-- EXERCISE DIRECTIONS --
Print all of the data exactly, but drop the pictures.

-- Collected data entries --

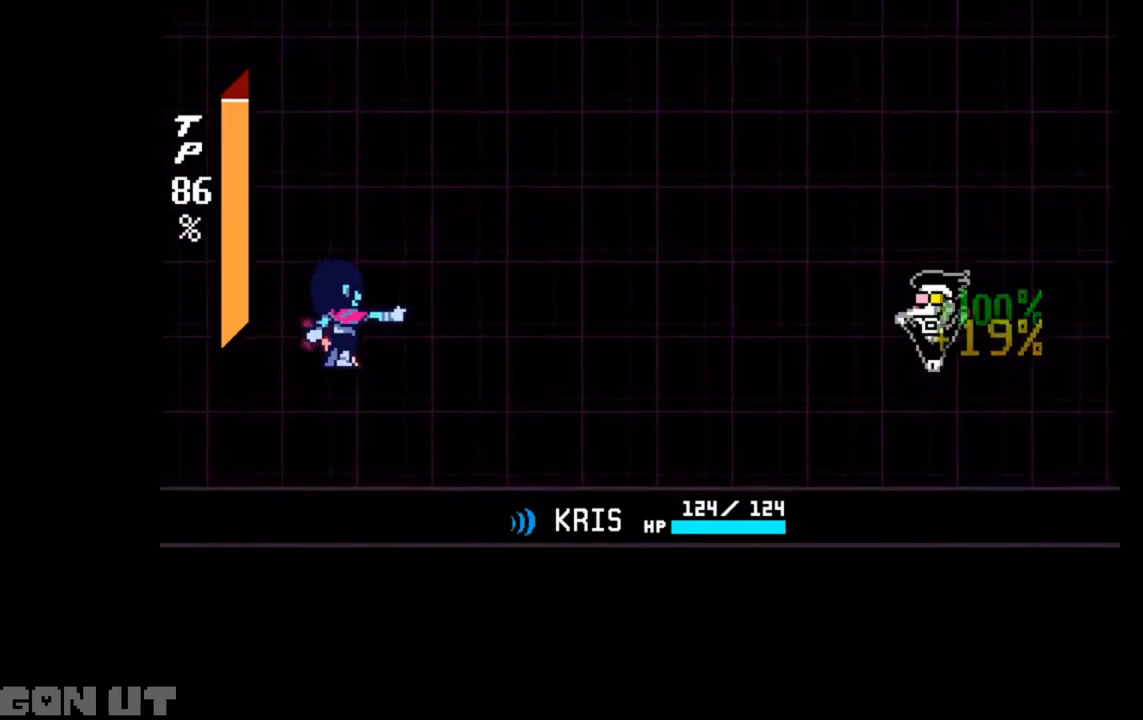
{"keys": ["c"], "events": []}
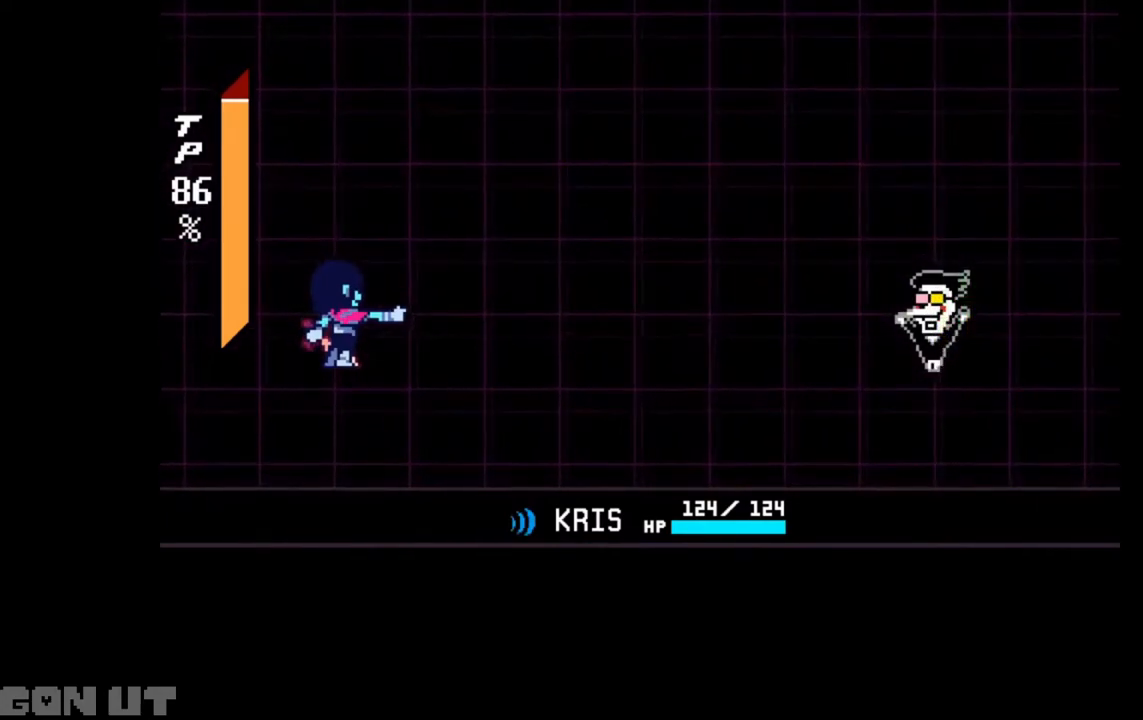
{"keys": ["c"], "events": []}
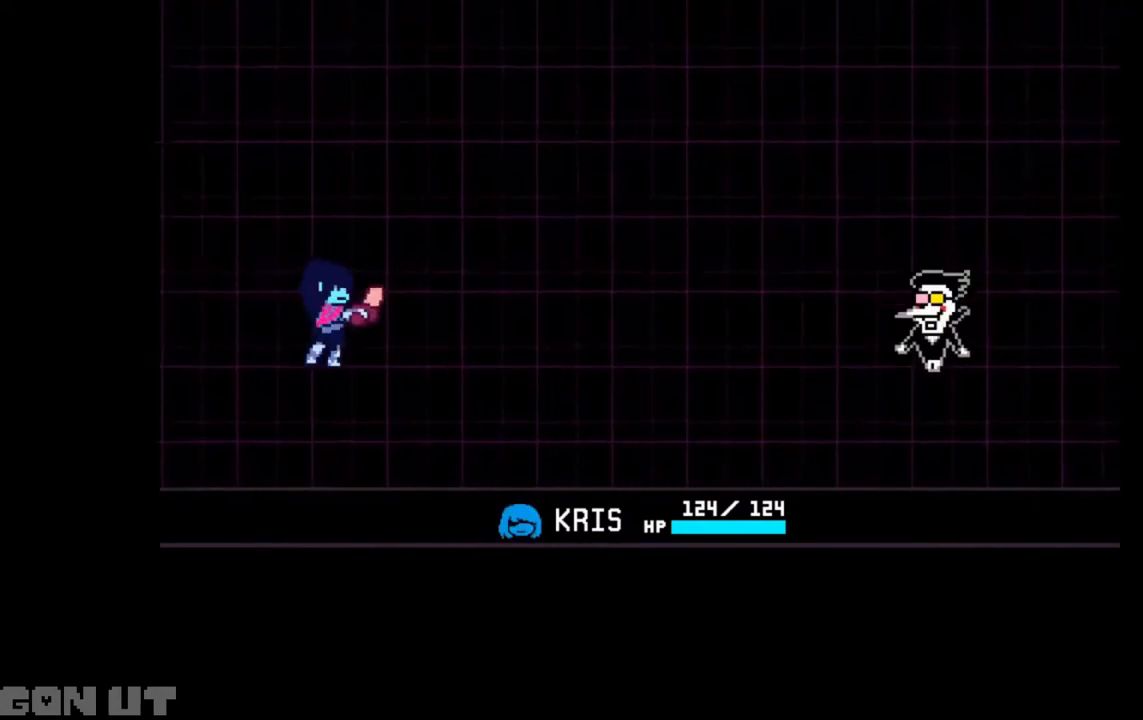
{"keys": ["c"], "events": []}
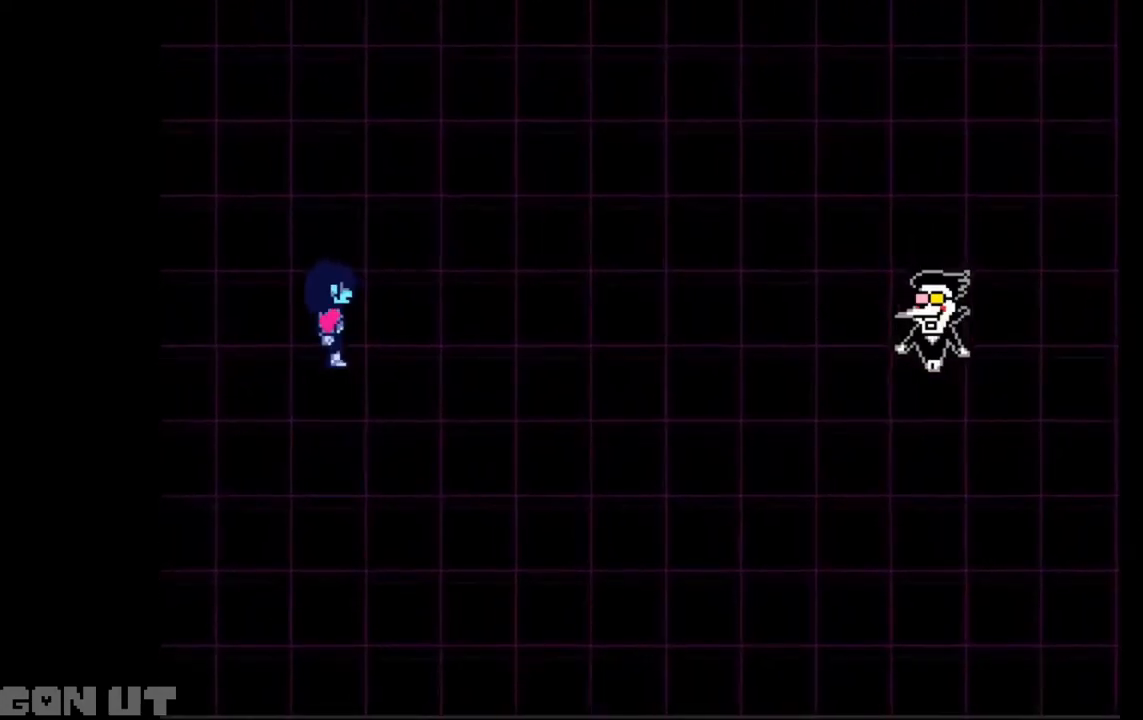
{"keys": ["c"], "events": []}
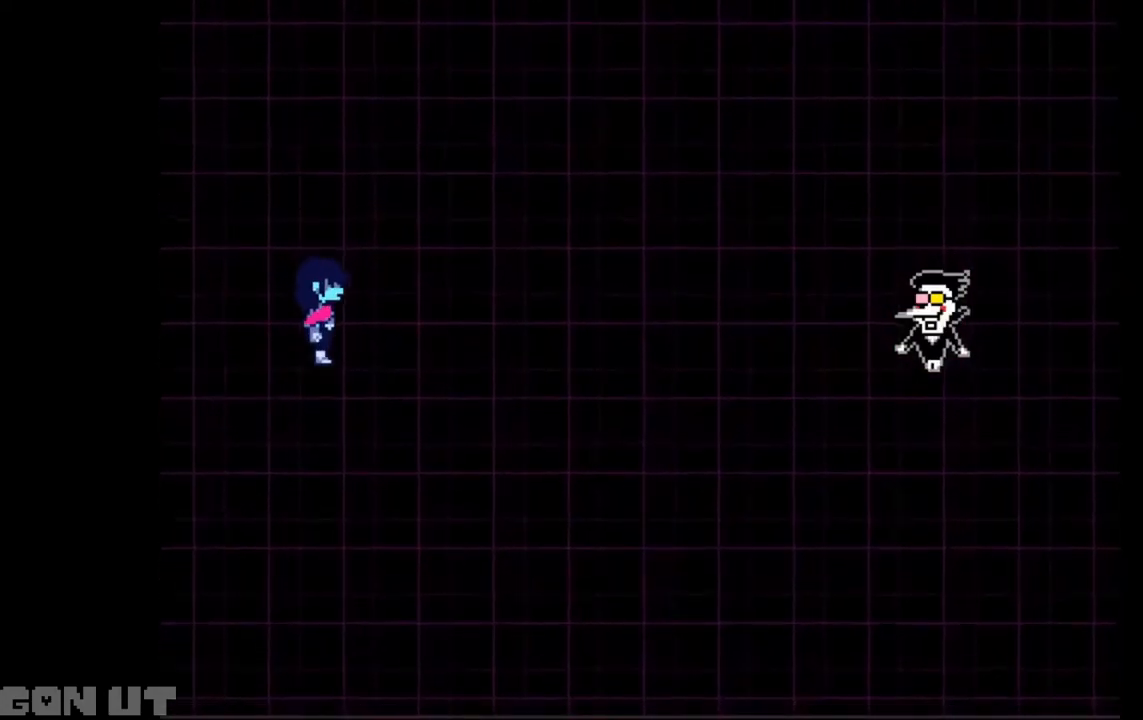
{"keys": ["c"], "events": []}
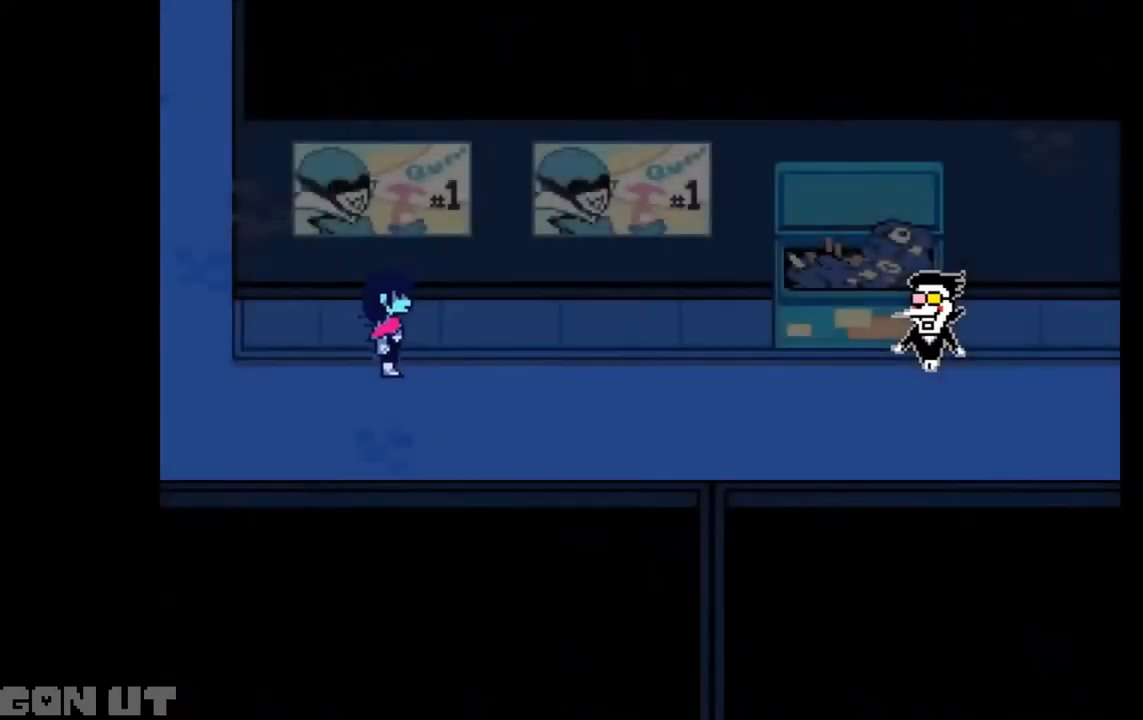
{"keys": ["c"], "events": []}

-- YOUR SOLUTION --
{"keys": ["c"], "events": []}
{"keys": ["c"], "events": []}
{"keys": ["c"], "events": []}
{"keys": ["c"], "events": []}
{"keys": ["c"], "events": []}
{"keys": ["c"], "events": []}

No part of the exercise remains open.